Anaphase of the second meiotic division

In anaphase of the second meiotic division, the centromeres divide and pull the chromatids that have separated from each other towards opposite poles. Chromatids are called chromosomes (Fig. 55).

Rice. 53. Prophase II.

Rice. 54. Metaphase II.

Rice. 55. Anaphase II.

Rice. 56. Telophase II.

Telophase of the second meiotic division

IN telophase During the second meiotic division, the chromosomes despiral and become invisible. The nuclear envelope is formed. Each nucleus contains a haploid number of chromosomes. The cytoplasm divides. From the initial diploid cell, 4 haploid cells are formed (Fig. 56).

Thus, during meiosis, conjugation and crossing over occur between regions of homologous chromosomes and a reduction in the number of chromosomes (Fig. 57).

Questions for self-control

1. What division is called meiosis?

2. What happens during meiosis?

3. How many divisions does meiosis have?

4. What happens in prophase of the first meiotic division?

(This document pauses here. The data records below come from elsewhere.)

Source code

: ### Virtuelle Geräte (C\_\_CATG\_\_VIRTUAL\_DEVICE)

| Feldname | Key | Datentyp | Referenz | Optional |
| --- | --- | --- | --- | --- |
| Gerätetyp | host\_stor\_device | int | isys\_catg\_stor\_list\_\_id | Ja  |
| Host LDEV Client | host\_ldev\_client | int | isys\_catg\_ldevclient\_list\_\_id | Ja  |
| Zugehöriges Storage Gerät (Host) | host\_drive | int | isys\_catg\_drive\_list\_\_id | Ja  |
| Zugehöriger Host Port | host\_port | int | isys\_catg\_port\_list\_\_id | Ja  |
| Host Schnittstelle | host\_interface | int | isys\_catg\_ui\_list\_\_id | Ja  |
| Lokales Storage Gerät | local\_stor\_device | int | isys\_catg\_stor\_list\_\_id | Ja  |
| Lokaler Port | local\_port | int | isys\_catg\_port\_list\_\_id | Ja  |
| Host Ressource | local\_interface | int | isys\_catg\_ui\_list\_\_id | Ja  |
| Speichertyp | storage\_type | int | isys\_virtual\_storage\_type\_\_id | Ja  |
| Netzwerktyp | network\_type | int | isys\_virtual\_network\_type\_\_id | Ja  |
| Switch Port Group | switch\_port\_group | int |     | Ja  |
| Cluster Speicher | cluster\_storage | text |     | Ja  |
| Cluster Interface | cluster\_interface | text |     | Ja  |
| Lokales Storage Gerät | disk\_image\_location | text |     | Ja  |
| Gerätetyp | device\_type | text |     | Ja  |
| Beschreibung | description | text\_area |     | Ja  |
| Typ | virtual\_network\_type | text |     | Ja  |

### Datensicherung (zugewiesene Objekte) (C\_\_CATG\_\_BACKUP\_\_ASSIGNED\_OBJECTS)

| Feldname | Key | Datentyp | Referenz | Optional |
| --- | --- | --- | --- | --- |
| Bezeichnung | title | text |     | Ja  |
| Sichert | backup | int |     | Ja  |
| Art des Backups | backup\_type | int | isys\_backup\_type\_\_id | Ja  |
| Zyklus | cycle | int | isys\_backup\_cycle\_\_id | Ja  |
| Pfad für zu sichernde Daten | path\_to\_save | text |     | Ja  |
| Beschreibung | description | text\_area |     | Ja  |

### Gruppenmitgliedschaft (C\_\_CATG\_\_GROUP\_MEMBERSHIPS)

5. What happens in metaphase of the first meiotic division?

6. What happens in anaphase of the first division of meiosis?

7. What set of chromosomes do cells have in the telophase of the first meiotic division?

8. What happens in prophase of the second division of meiosis?

9. What happens in metaphase of the second meiotic division? 10.What happens in anaphase of the second division of meiosis? 11.What happens in the telophase of the second division of meiosis? 12. How many cells were formed as a result of meiosis? 13. What set of chromosomes do they have?